The stock market is mixed in afternoon trading. Health care stocks have been higher following a big merger in the pharmaceutical sector, while Coca-Cola has slumped after turning in disappointing quarterly results. The Dow has been wavering between positive and negative territory. The broader indexes are higher, with the S&P 500 up about 3 points and the Nasdaq composite up 25 to 30 points.
- President Barack Obama says his administration will issue tougher fuel-efficiency standards for delivery trucks by March 2016. Speaking at a Maryland distribution center for Safeway, Obama said heavy-duty trucks make up just 4 percent of the vehicles on the nation's roadways, but are responsible for about 20 percent of the climate-changing gases spewed into the atmosphere by the transportation sector. He says the new fuel-efficiency standards will help reduce emissions and save consumers money.
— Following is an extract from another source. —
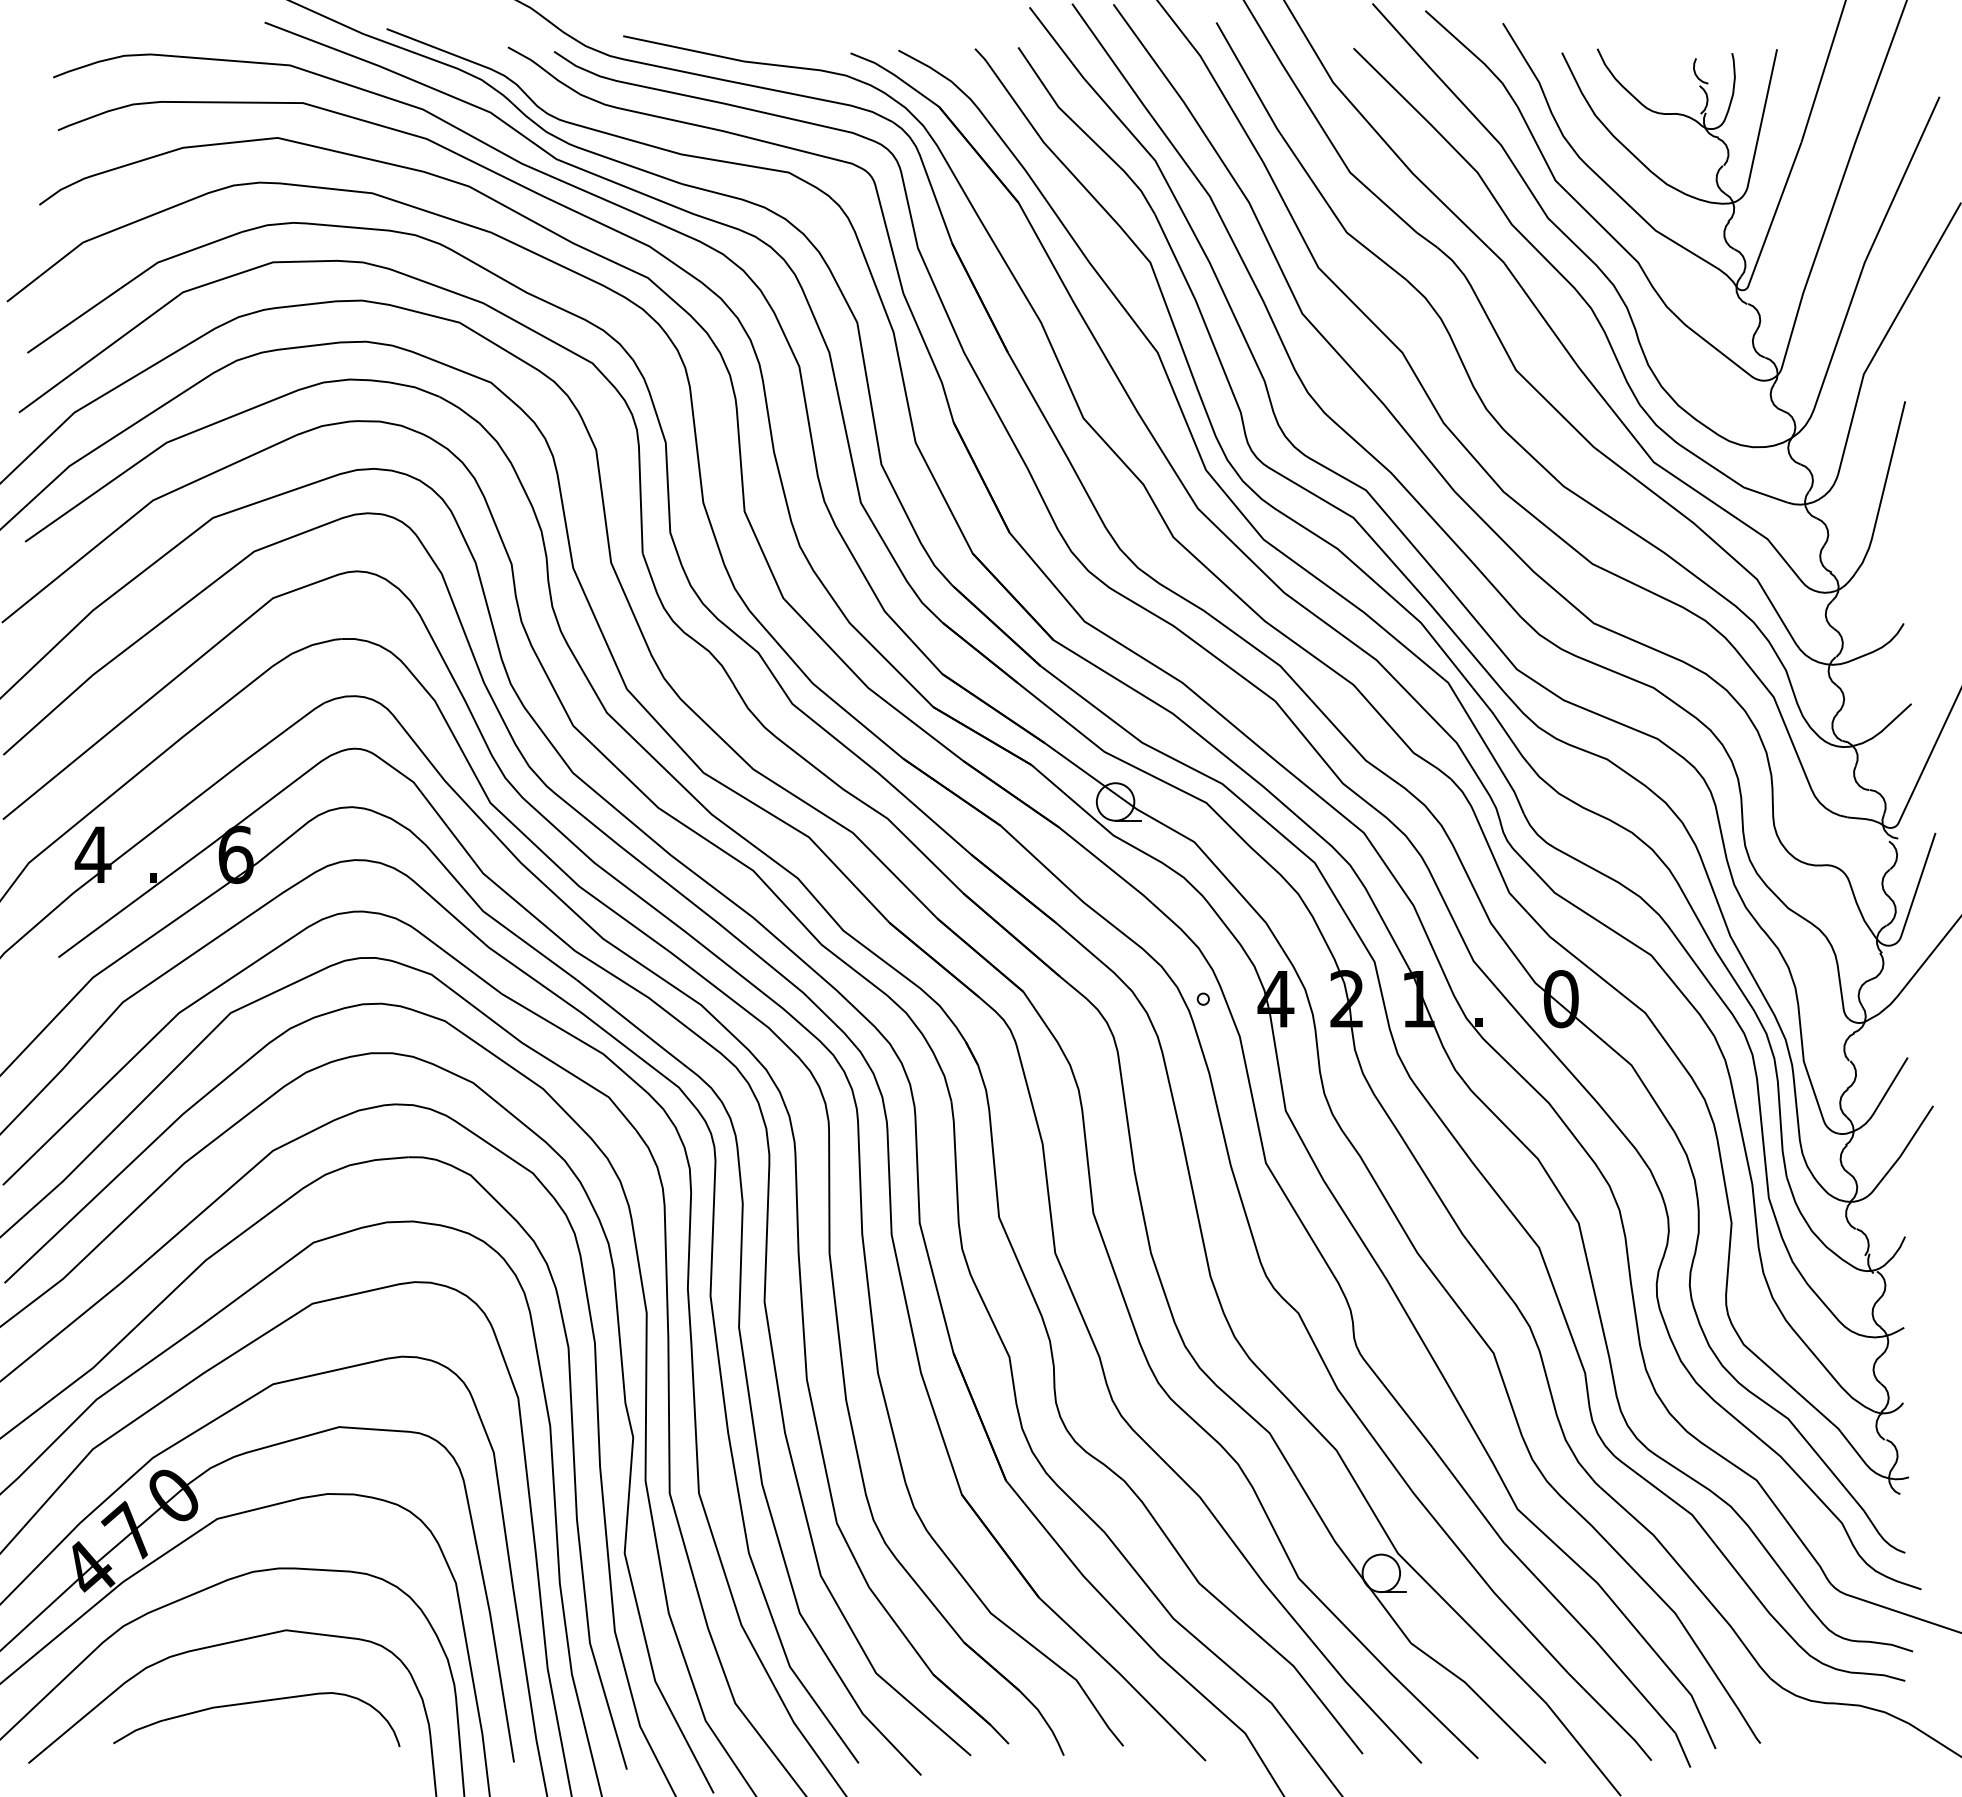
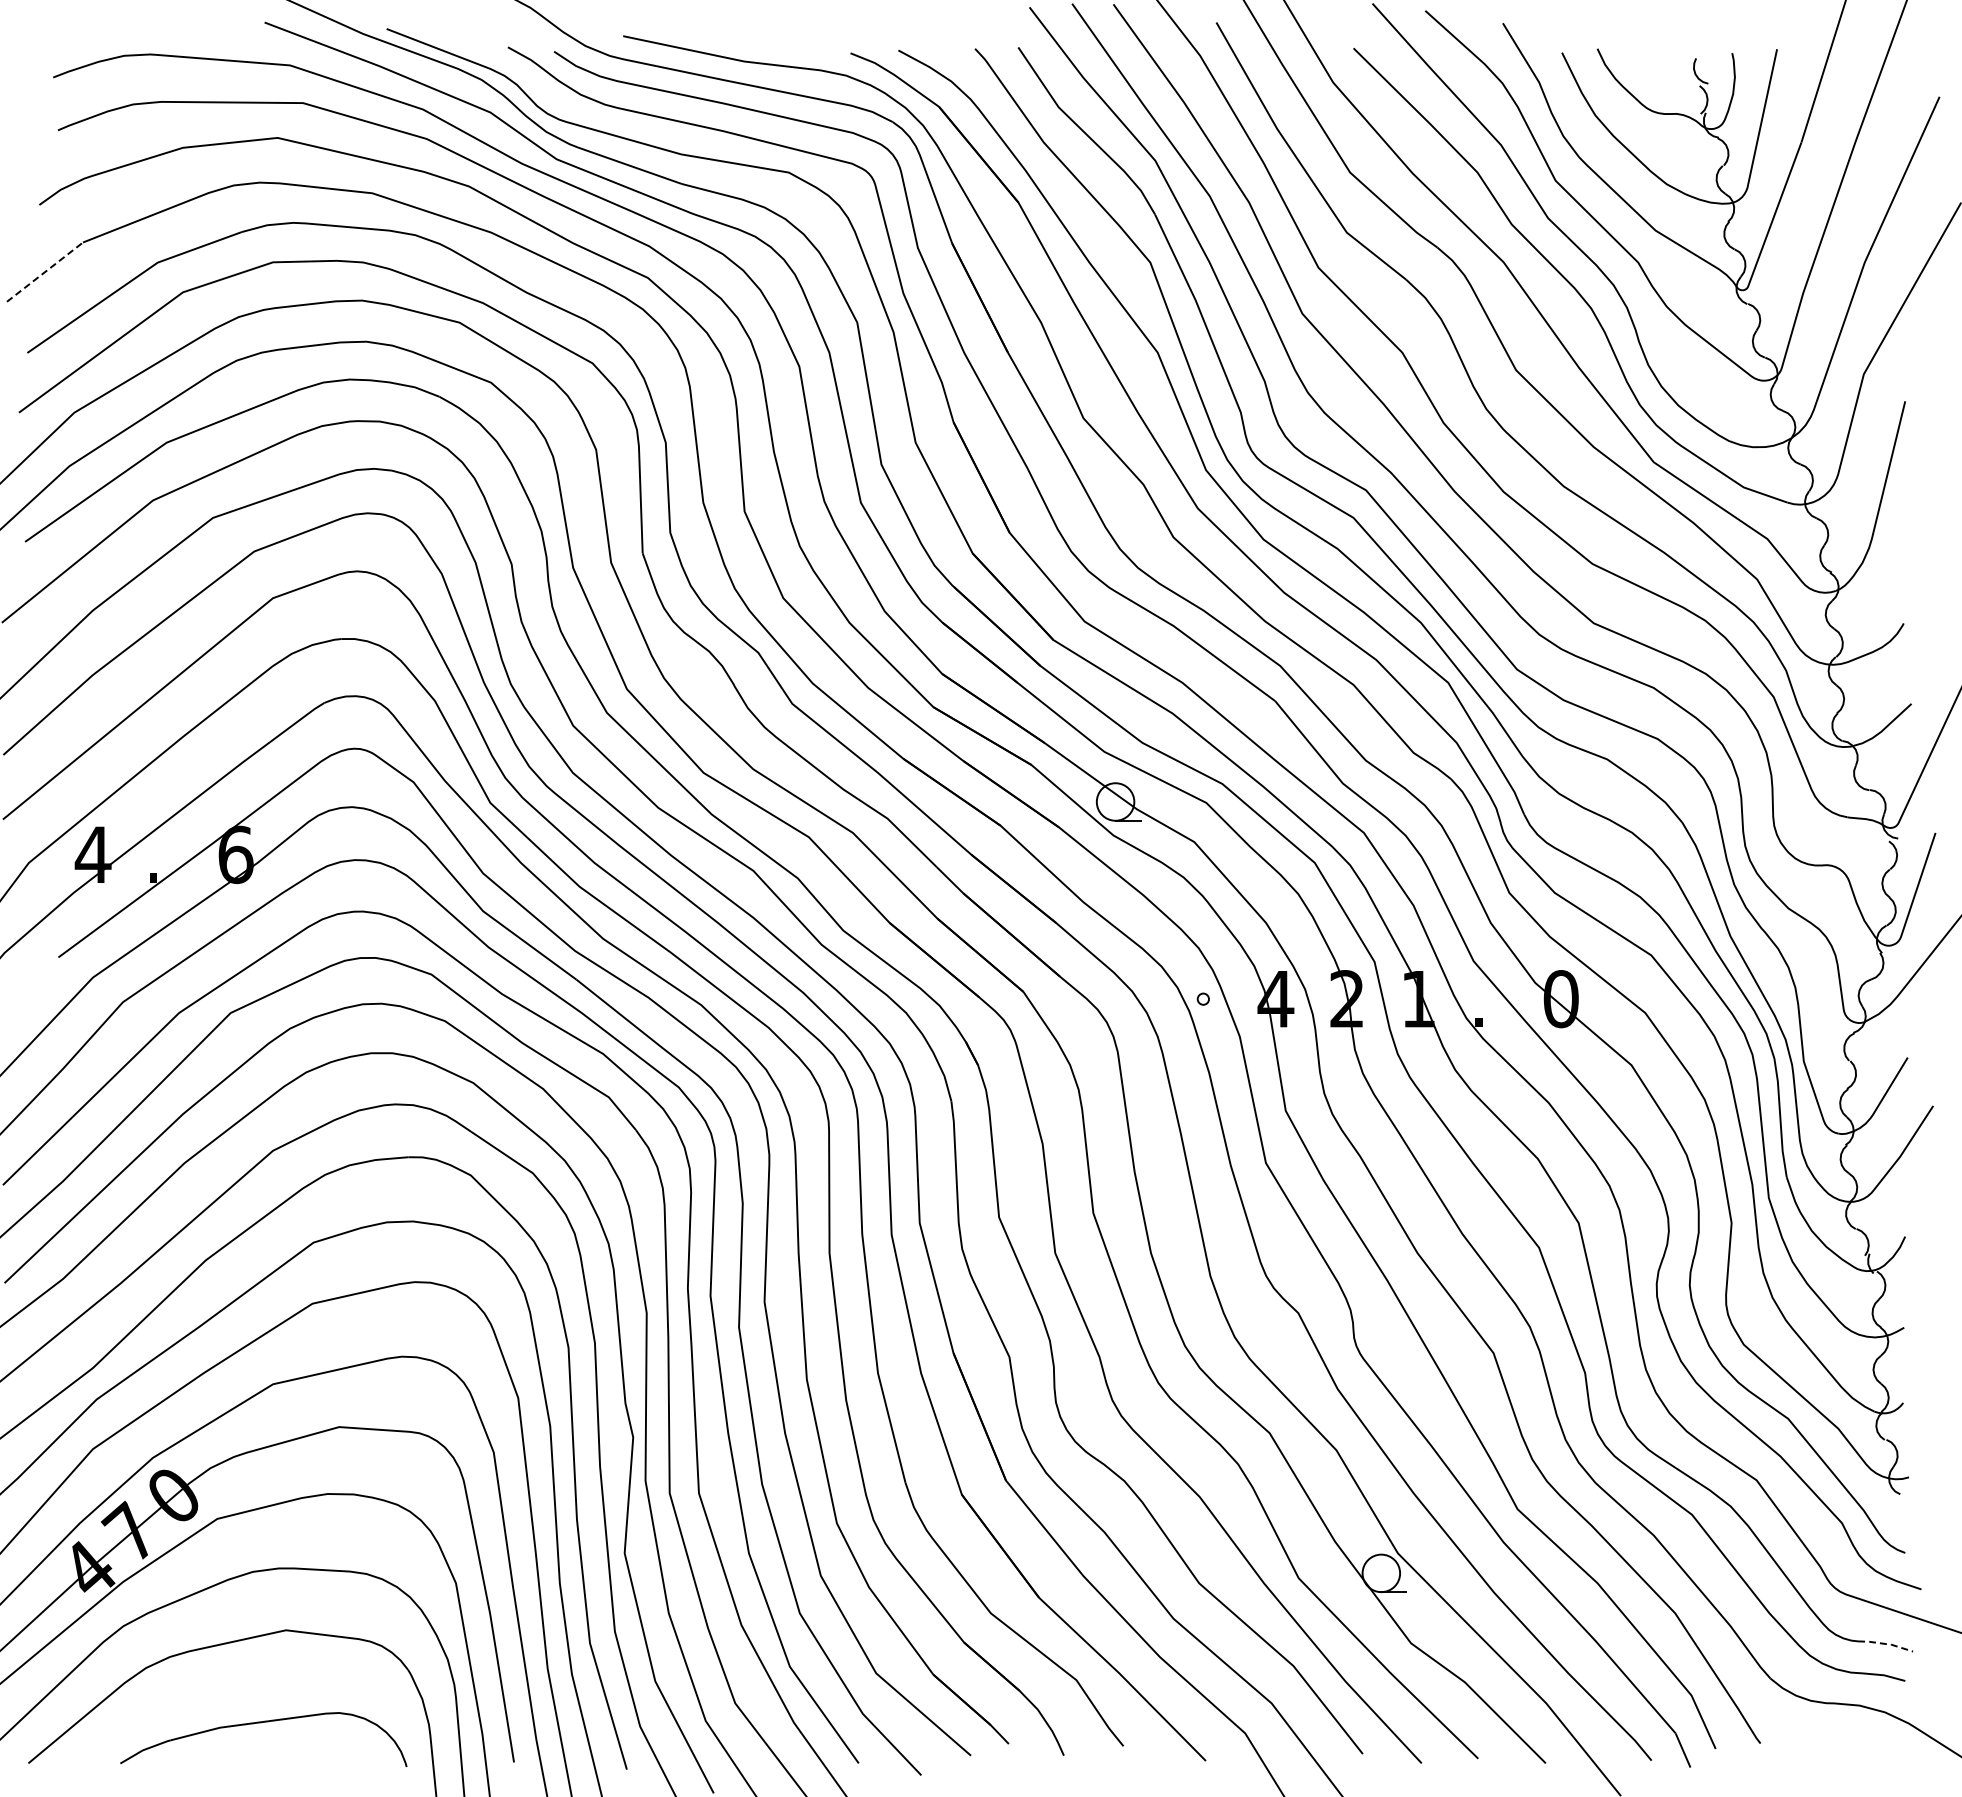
line at (45, 271): solid -> dashed
line at (1885, 1644): solid -> dashed
part at (254, 1703) position: (254, 1703) -> (261, 1723)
- Boeing has picked Everett, Wash., as the site to build wings for its new 777X aircraft. The company says the wing center will sustain thousands of area jobs in the years to come. Construction on the new facility is scheduled to begin later this year. Boeing reached a union contract extension earlier this year that required the company to make parts for and assemble the 777X composite wings in the Puget Sound region.
- A Delaware bankruptcy judge has approved the sale of the remaining assets of failed electric-vehicle maker Fisker Automotive to a Chinese auto-parts conglomerate. California-based Fisker had planned to build cars at the former General Motors plant in Delaware, but it filed for bankruptcy protection in November. The bankruptcy ended a downward spiral that began after it received a $529 million loan commitment from the Obama administration in 2010.
- A new analysis of Bureau of Labor Statistics data indicates many job seekers have dropped out of the labor force by choice. The global outplacement firm Challenger, Gray and Christmas finds the biggest decline in labor force participation is among 16- to 19-year-olds. It's down to a record low 30 percent. Of the 11.6 million teens not in the labor force, only about 8 percent said they want a job. Less than one percent indicated they were discouraged.